I wouldn't tell that to superkick vick.


----------



## seasoned (Nov 20, 2010)

It looked like a good kick. I swear he was trying to hit both of them with the one kick. Just think, your out and about, then this guy and his girlfriend start giving you some crap. Thinking back, Sensei taught you this 2 for 1 kick, simple, quick, 2 birds with 1 stone type thing. I feel that anybody can miss, but it is the recovery that counts, right? He fired the kick, ducked, faked low, and was up and ready to go again. I wish we could have seen the outcome, when he knocks himself out, with a spining back kick, or something like that. :rofl:


----------



## MA-Caver (Nov 20, 2010)

His execution was decently done... just piss-poor on the targeting distance. 
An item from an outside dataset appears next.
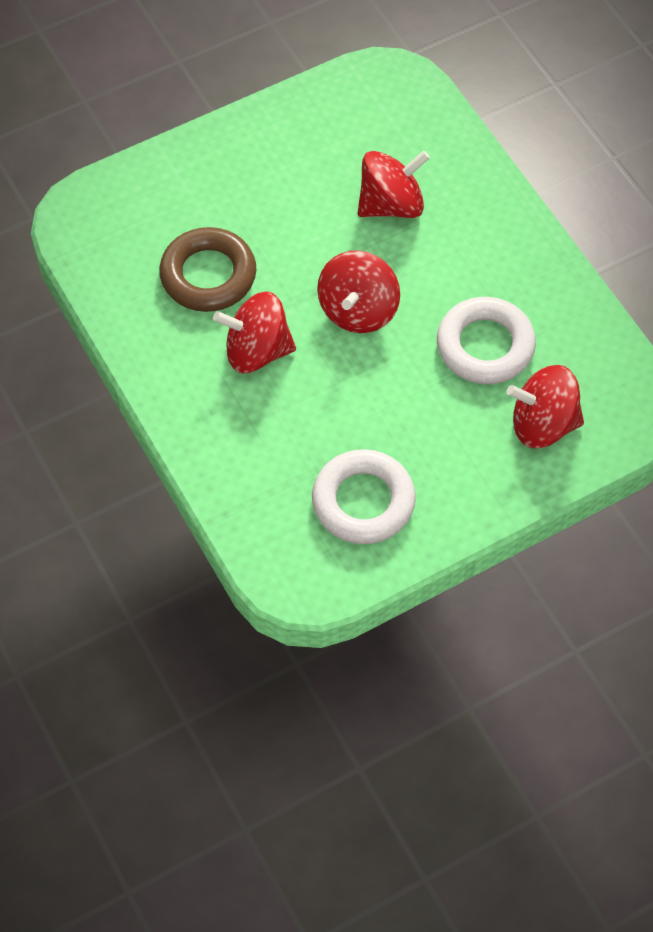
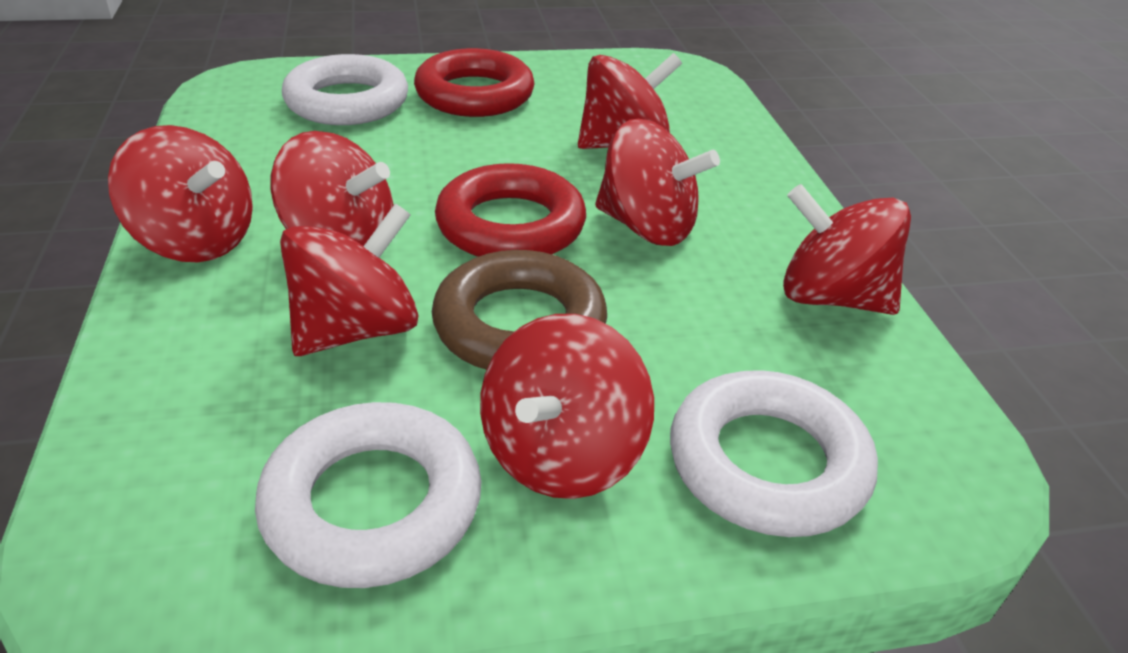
red ring: none = 0 -> [414,48,535,117] [435,163,586,257] = 2
red spinning top: [213,292,296,373] [317,250,400,333] [358,150,430,218] [507,365,584,448] = 4 -> [108,125,253,262] [270,131,394,246] [280,203,418,356] [480,314,654,499] [578,53,682,149] [595,119,720,246] [783,184,911,315] = 7
white ring: [312,449,416,544] [437,297,536,384] = 2 -> [255,402,482,588] [282,54,408,125] [670,370,878,537] = 3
Sometimes it's guys like this that can give MA a bad name. Oh he trained all these years has this or that colored belt and he falls flat on his face. Nice going moron! 

Provided that he DID study at all...


----------



## Sukerkin (Nov 21, 2010)

First off, no martial artist who did not train at "Kobra Kai!" should be trying to start fights.  Leaving aside the moral aspects, what's the best way of not getting hurt?  Don't get hit!  What's the best way of not getting hit?  Don't be in a fight!

Secondly, wearing tight trousers and low grip shoes?  What was it that sensei said about that and kicking ... hmmm ... let me think ... :lol:


----------



## Cryozombie (Nov 28, 2010)

Another example of how not to use a high kick in a fight

http://failblog.org/2010/11/23/epic-fail-video-kick-fail-3/


----------